Andrei Doanca
Andrei Doanca

Reputation: 251

perl split interesting behavior

can somebody explain this weird behavior:

I hava path in a string and I want to split it for each backslash

my $path = "D:\Folder\AnotherFolder\file.txt";

my @folders = split('\', $path);

in the case above it won't work not even if escaping the backslash like this:

my @folders = split('\\', $path);

but in the case of a regexp it will work:

my @folders = split( /\\/, $path);

why is so?

Upvotes: 7

Views: 4517

Answers (4)

psxls
psxls

Reputation: 6925

When split is used in the form of split STRING and not split REGEX, the string is being converted into a regex. In your case split '\\' will be converted to split /\/ since the first backslash is considered an escape character.

The correct way to do it is split '\\\\' which will be translated to split /\\/.

Upvotes: 2

Borodin
Borodin

Reputation: 126722

One of the neater ways to extract the elements of a path is to extract all sequences of characters other than a path separator.

use strict;
use warnings;

my $path = 'D:\Folder\AnotherFolder\file.txt';
my @path = $path =~ m([^/\\]+)g;

print "$_\n" for @path;

output

D:
Folder
AnotherFolder
file.txt

Upvotes: 2

TLP
TLP

Reputation: 67900

I think amon gave the best literal answer to your question in his comment:

more explicitly: strings and regexes have different rules for escaping. If a string is used in place of a regex, the string literals suffer from double escaping

Meaning that split '\\' uses a string and split /\\/ uses a regex.

As a practical answer, I wanted to add this:

Perhaps you should consider using a module suited for splitting paths. File::Spec is a core module in Perl 5. And also, you have to escape backslash in a double quoted string, which you have not done. You can also use single quotes, which looks a bit better in my opinion.

use strict;
use warnings;
use Data::Dumper;
use File::Spec;

my $path = 'D:\Folder\AnotherFolder\file.txt';  # note the single quotes
my @elements = File::Spec->splitdir($path);
print Dumper \@elements;

Output:

$VAR1 = [
          'D:',
          'Folder',
          'AnotherFolder',
          'file.txt'
        ];

Upvotes: 6

DJG
DJG

Reputation: 6543

If you look at the documentation by running:

perldoc -f split

you will see three forms of arguments that split can take:

split /PATTERN/,EXPR,LIMIT
split /PATTERN/,EXPR
split /PATTERN/

This means that even when you pass split a string as the first argument, perl is coercing it into a regex.

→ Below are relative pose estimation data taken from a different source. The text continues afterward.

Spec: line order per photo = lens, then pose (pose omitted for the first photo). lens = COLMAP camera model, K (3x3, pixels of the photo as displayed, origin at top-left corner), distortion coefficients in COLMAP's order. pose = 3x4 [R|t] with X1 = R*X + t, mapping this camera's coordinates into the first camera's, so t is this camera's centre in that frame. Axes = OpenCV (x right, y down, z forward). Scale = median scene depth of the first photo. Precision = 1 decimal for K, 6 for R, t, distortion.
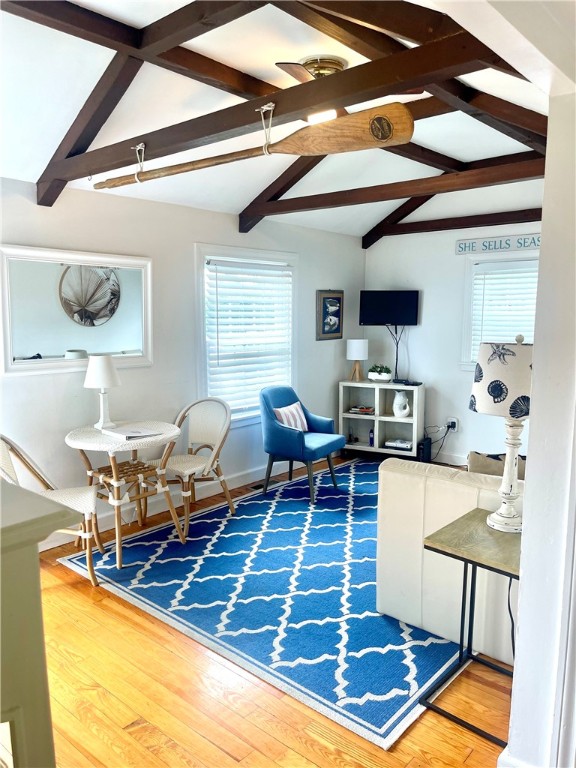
lens RADIAL K [[581.7, 0, 288.0], [0, 581.7, 384.0], [0, 0, 1]] dist [0.084839, -0.110262]
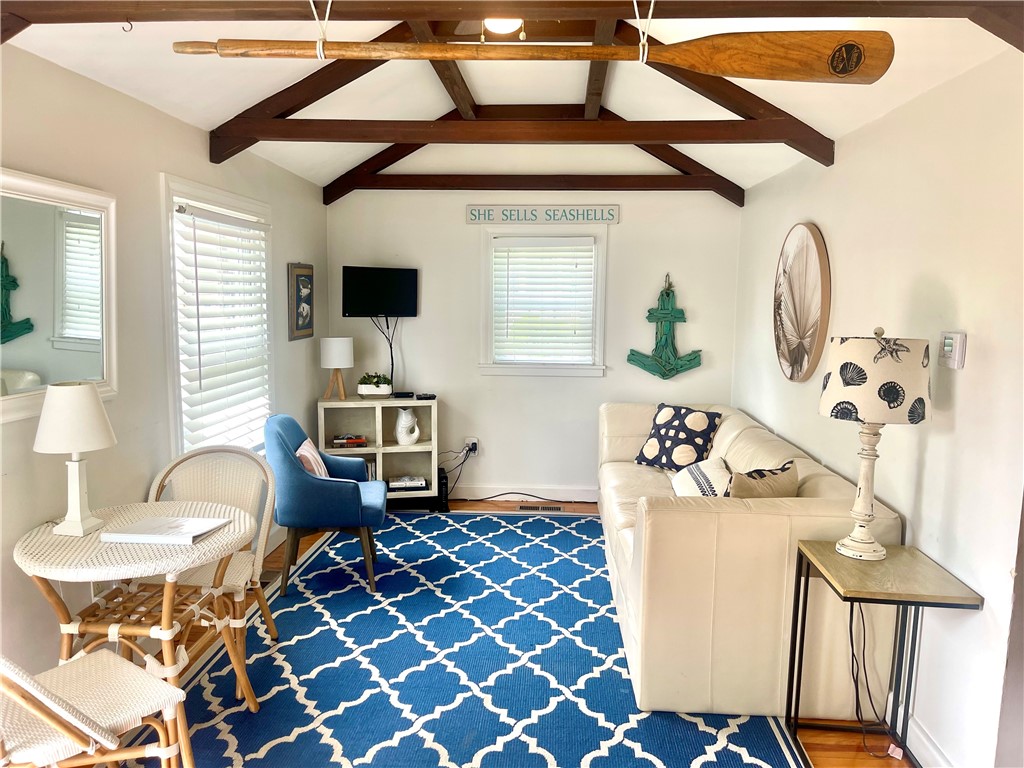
lens RADIAL K [[776.6, 0, 514.5], [0, 776.6, 376.8], [0, 0, 1]] dist [0.030706, -0.003045]
pose [[0.787065, -0.057106, 0.614222, -0.435146], [0.069497, 0.997575, 0.003694, -0.031551], [-0.612943, 0.039779, 0.789125, 0.255433]]
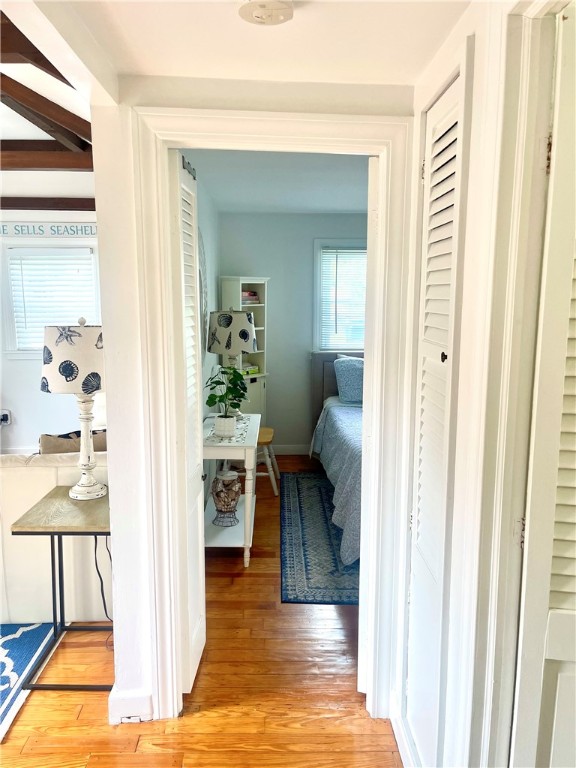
lens RADIAL K [[582.5, 0, 312.4], [0, 582.5, 385.3], [0, 0, 1]] dist [0.030706, -0.003045]
pose [[0.701923, -0.109763, 0.703745, -0.048744], [0.093458, 0.993705, 0.061772, 0.008159], [-0.706095, 0.022411, 0.707763, -0.038956]]
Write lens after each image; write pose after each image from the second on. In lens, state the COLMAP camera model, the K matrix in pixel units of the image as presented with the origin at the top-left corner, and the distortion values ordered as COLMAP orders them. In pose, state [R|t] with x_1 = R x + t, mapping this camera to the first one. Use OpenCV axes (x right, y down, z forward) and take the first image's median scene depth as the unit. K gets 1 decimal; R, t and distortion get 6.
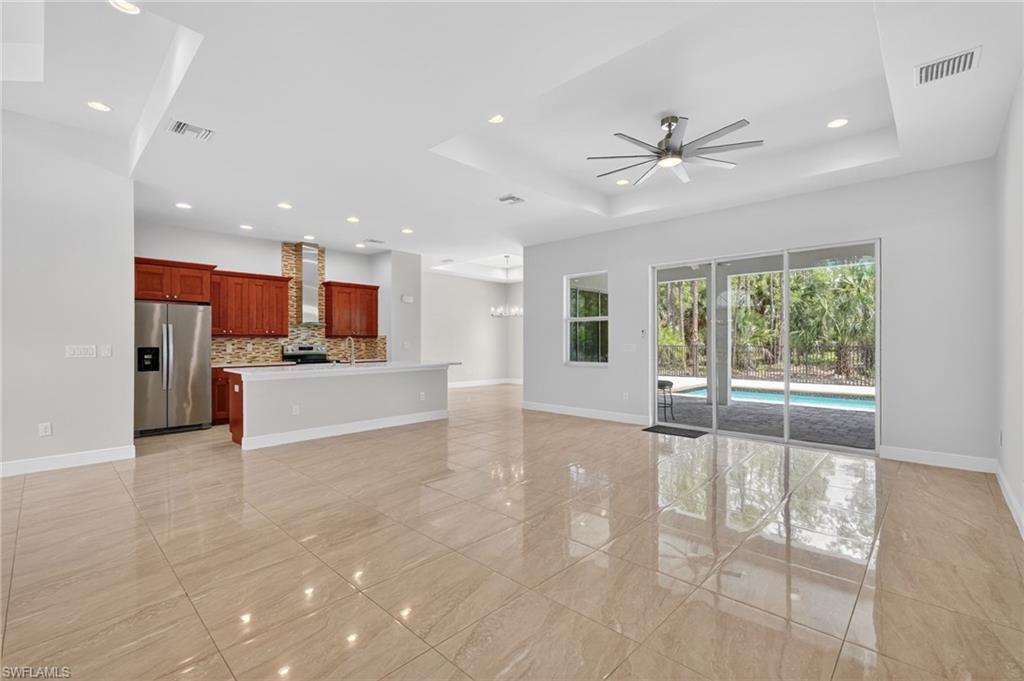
lens RADIAL K [[448.0, 0, 512.0], [0, 448.0, 340.5], [0, 0, 1]] dist [-0.001550, -0.000300]
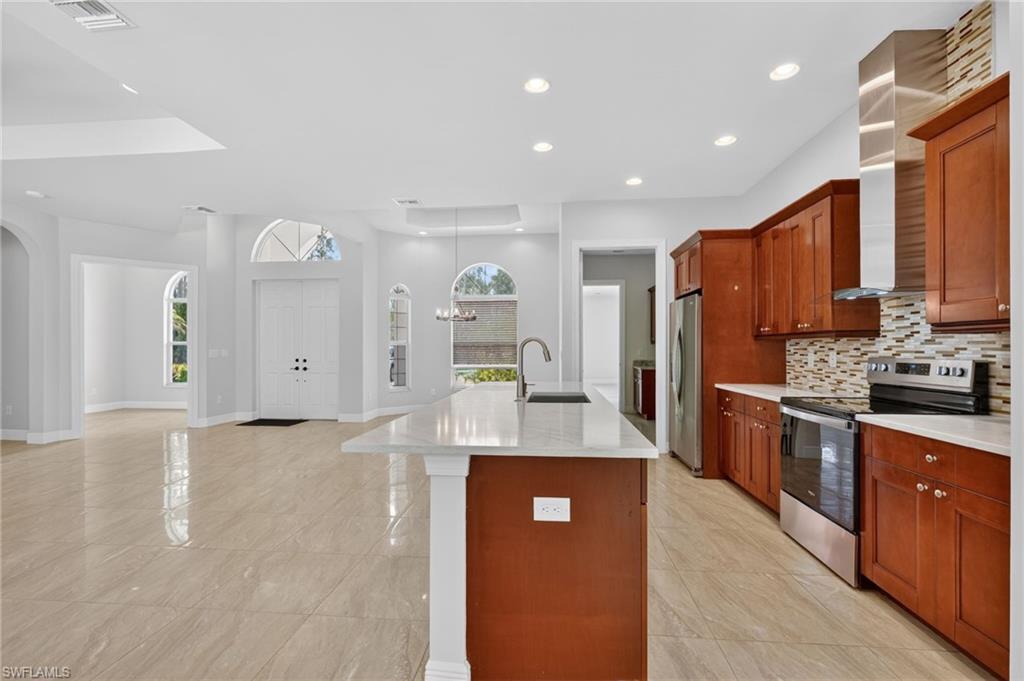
lens RADIAL K [[445.5, 0, 507.7], [0, 445.5, 346.0], [0, 0, 1]] dist [-0.001569, -0.000133]
pose [[-0.786621, 0.000534, -0.617436, -0.035346], [0.003635, 0.999986, -0.003766, 0.001926], [0.617425, -0.005206, -0.786612, 1.099292]]
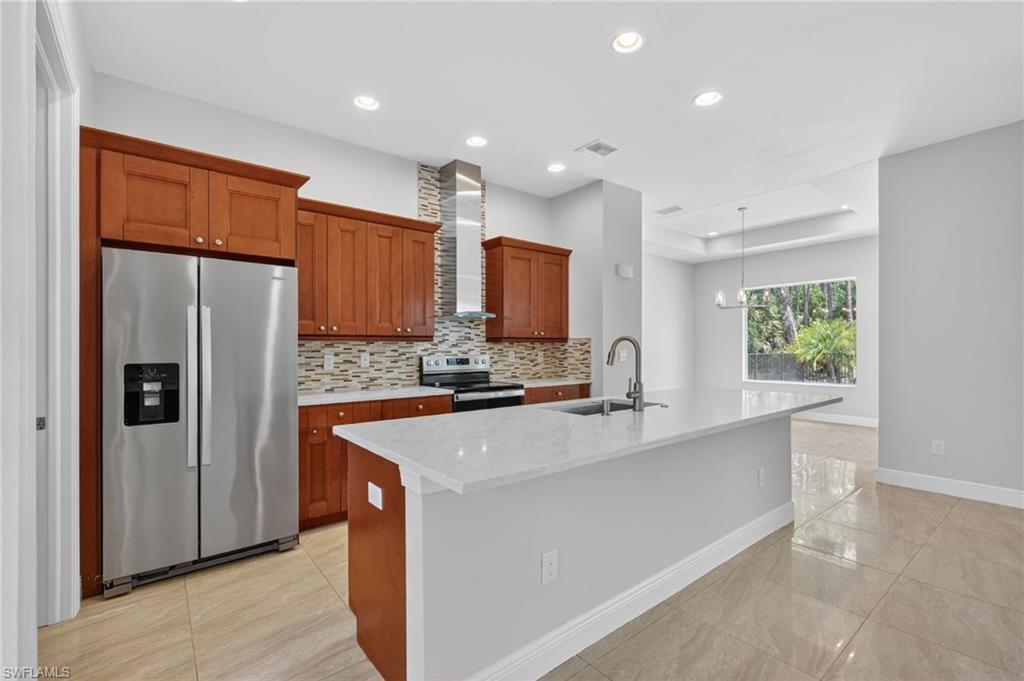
lens RADIAL K [[447.1, 0, 514.0], [0, 447.1, 349.8], [0, 0, 1]] dist [0.001056, 0.000253]
pose [[0.991414, -0.001370, -0.130750, -0.330708], [0.001947, 0.999989, 0.004286, 0.001557], [0.130743, -0.004504, 0.991406, 0.484895]]
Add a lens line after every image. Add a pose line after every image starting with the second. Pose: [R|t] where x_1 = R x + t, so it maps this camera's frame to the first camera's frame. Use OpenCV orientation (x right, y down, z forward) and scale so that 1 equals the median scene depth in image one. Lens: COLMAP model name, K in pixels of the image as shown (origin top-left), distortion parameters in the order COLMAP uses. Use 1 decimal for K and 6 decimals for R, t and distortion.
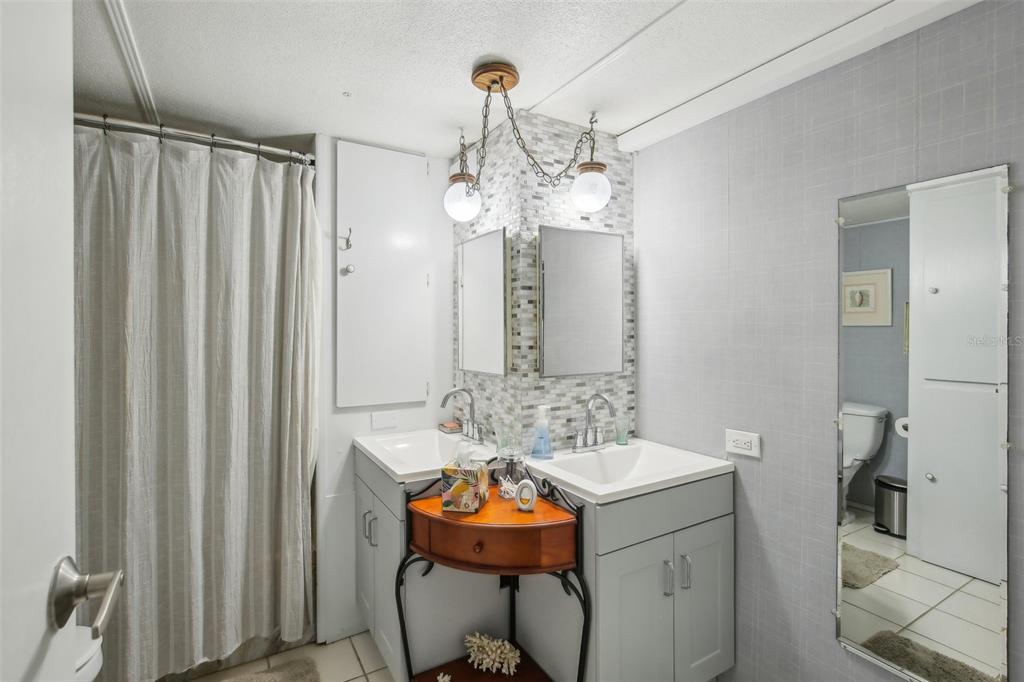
lens RADIAL K [[481.3, 0, 512.8], [0, 481.3, 334.0], [0, 0, 1]] dist [-0.015005, 0.006481]
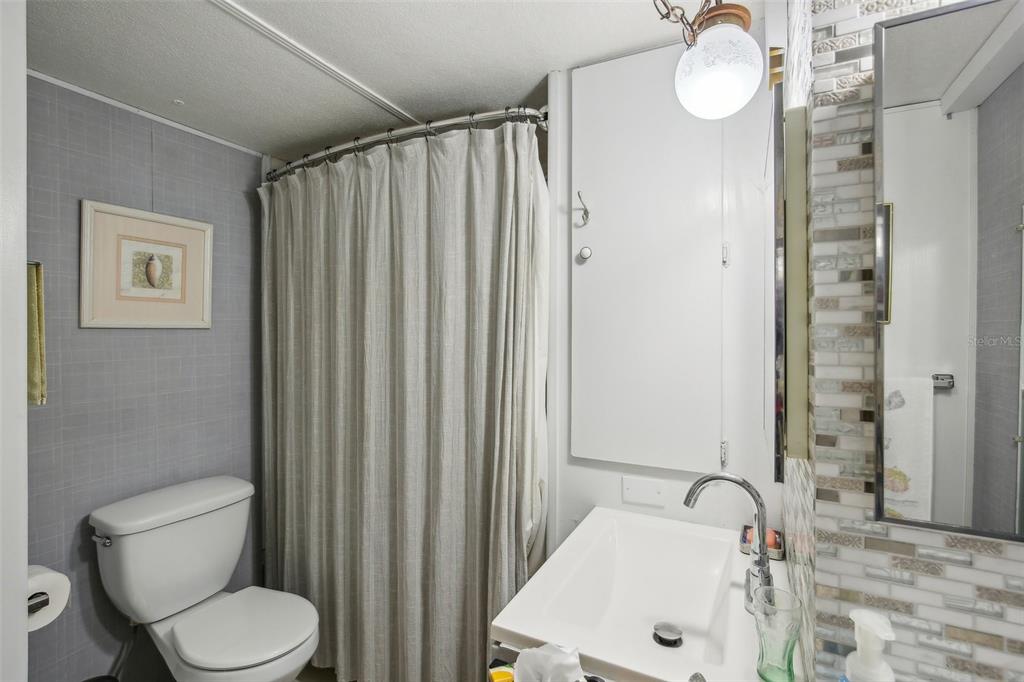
lens RADIAL K [[481.3, 0, 478.1], [0, 481.3, 333.4], [0, 0, 1]] dist [-0.015005, 0.006481]
pose [[0.539130, 0.003147, -0.842217, 0.173911], [-0.012372, 0.999915, -0.004183, -0.022614], [0.842132, 0.012675, 0.539123, 0.608983]]
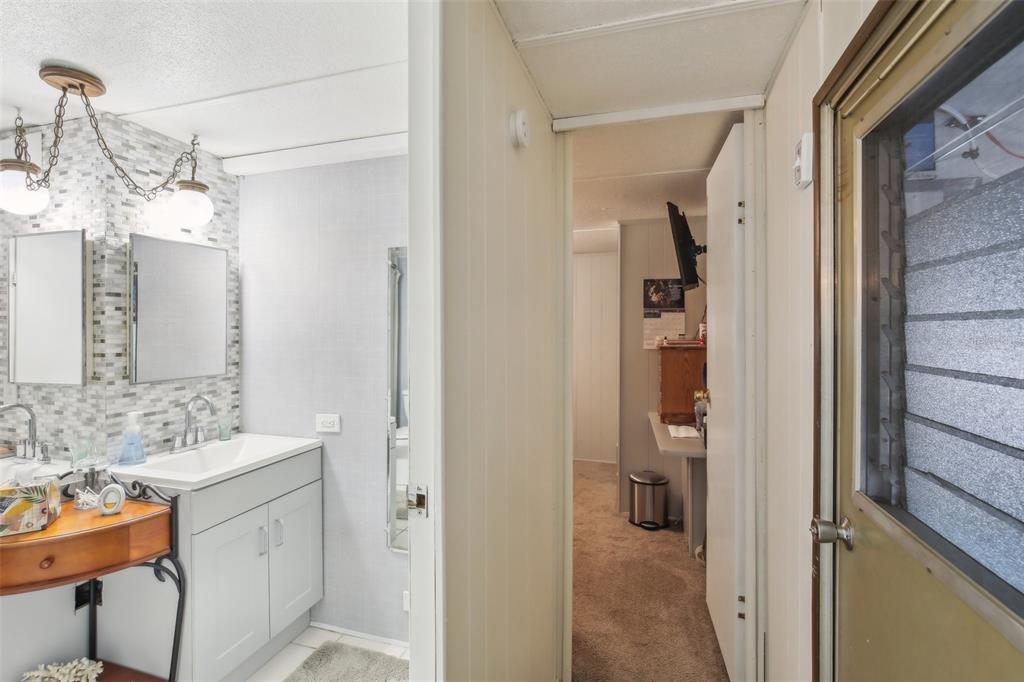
lens RADIAL K [[481.3, 0, 517.7], [0, 481.3, 327.1], [0, 0, 1]] dist [-0.015005, 0.006481]
pose [[0.743903, 0.005544, 0.668264, -0.008733], [0.003156, 0.999925, -0.011809, -0.014526], [-0.668280, 0.010894, 0.743830, -0.280471]]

If we look at the warnings we get when trying to do something like this in re.pl:

$ my $string_with_backslashes = "Hello\\there\\friend";
Hello\there\friend
$ my @arry = split('\\', $string_with_backslashes);
Compile error: Trailing \ in regex m/\/ at (eval 287) line 6.

we see that first, '\\' is interpolated as a backslash escape followed by an actual backslash, which evaluates to a single backslash.

split then puts the backslash we gave it, and coerces it to a regex as if we had written:

$ my @arry = split(/\/, $string_with_backslashes);

which doesn't work because there is only a single backslash which is interpreted as simply escaping the forward slash after it (without having a terminating /) to show that the regex has ended.

Upvotes: 2

Related Questions